TASK REQUIREMENTS: Line by line, copy out the data that follows.

DATA:
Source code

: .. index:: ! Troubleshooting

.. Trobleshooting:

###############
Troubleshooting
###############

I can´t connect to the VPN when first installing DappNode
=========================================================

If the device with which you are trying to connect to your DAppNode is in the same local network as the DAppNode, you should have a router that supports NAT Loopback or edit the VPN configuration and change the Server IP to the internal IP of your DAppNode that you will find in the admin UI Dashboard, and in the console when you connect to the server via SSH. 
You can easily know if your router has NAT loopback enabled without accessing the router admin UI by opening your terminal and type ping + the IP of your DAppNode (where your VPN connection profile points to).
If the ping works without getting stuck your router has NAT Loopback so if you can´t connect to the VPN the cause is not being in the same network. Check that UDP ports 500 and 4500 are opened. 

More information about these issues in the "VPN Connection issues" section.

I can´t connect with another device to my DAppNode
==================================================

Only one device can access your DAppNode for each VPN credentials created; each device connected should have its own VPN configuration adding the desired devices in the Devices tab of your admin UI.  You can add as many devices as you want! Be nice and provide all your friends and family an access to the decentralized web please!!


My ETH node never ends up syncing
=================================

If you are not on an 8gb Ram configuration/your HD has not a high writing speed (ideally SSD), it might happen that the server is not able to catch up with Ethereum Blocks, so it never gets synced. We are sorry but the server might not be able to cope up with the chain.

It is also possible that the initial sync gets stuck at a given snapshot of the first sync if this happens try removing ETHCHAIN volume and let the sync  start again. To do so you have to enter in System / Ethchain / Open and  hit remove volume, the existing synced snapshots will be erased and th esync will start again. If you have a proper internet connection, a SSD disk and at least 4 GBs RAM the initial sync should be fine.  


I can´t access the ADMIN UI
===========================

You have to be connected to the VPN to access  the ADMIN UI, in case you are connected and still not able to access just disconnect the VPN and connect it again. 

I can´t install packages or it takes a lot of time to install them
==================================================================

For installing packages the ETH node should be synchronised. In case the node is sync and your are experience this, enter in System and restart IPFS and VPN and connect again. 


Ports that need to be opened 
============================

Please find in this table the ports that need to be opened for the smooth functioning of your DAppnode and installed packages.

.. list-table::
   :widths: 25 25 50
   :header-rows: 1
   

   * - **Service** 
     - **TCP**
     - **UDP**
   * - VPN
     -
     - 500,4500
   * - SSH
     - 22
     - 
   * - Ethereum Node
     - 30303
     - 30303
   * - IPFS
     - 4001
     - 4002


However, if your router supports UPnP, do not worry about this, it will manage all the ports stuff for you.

YOUR RESPONSE:
Source code

: .. index:: ! Troubleshooting

.. Trobleshooting:

###############
Troubleshooting
###############

I can´t connect to the VPN when first installing DappNode
=========================================================

If the device with which you are trying to connect to your DAppNode is in the same local network as the DAppNode, you should have a router that supports NAT Loopback or edit the VPN configuration and change the Server IP to the internal IP of your DAppNode that you will find in the admin UI Dashboard, and in the console when you connect to the server via SSH. 
You can easily know if your router has NAT loopback enabled without accessing the router admin UI by opening your terminal and type ping + the IP of your DAppNode (where your VPN connection profile points to).
If the ping works without getting stuck your router has NAT Loopback so if you can´t connect to the VPN the cause is not being in the same network. Check that UDP ports 500 and 4500 are opened. 

More information about these issues in the "VPN Connection issues" section.

I can´t connect with another device to my DAppNode
==================================================

Only one device can access your DAppNode for each VPN credentials created; each device connected should have its own VPN configuration adding the desired devices in the Devices tab of your admin UI.  You can add as many devices as you want! Be nice and provide all your friends and family an access to the decentralized web please!!


My ETH node never ends up syncing
=================================

If you are not on an 8gb Ram configuration/your HD has not a high writing speed (ideally SSD), it might happen that the server is not able to catch up with Ethereum Blocks, so it never gets synced. We are sorry but the server might not be able to cope up with the chain.

It is also possible that the initial sync gets stuck at a given snapshot of the first sync if this happens try removing ETHCHAIN volume and let the sync  start again. To do so you have to enter in System / Ethchain / Open and  hit remove volume, the existing synced snapshots will be erased and th esync will start again. If you have a proper internet connection, a SSD disk and at least 4 GBs RAM the initial sync should be fine.  


I can´t access the ADMIN UI
===========================

You have to be connected to the VPN to access  the ADMIN UI, in case you are connected and still not able to access just disconnect the VPN and connect it again. 

I can´t install packages or it takes a lot of time to install them
==================================================================

For installing packages the ETH node should be synchronised. In case the node is sync and your are experience this, enter in System and restart IPFS and VPN and connect again. 


Ports that need to be opened 
============================

Please find in this table the ports that need to be opened for the smooth functioning of your DAppnode and installed packages.

.. list-table::
   :widths: 25 25 50
   :header-rows: 1
   

   * - **Service** 
     - **TCP**
     - **UDP**
   * - VPN
     -
     - 500,4500
   * - SSH
     - 22
     - 
   * - Ethereum Node
     - 30303
     - 30303
   * - IPFS
     - 4001
     - 4002


However, if your router supports UPnP, do not worry about this, it will manage all the ports stuff for you.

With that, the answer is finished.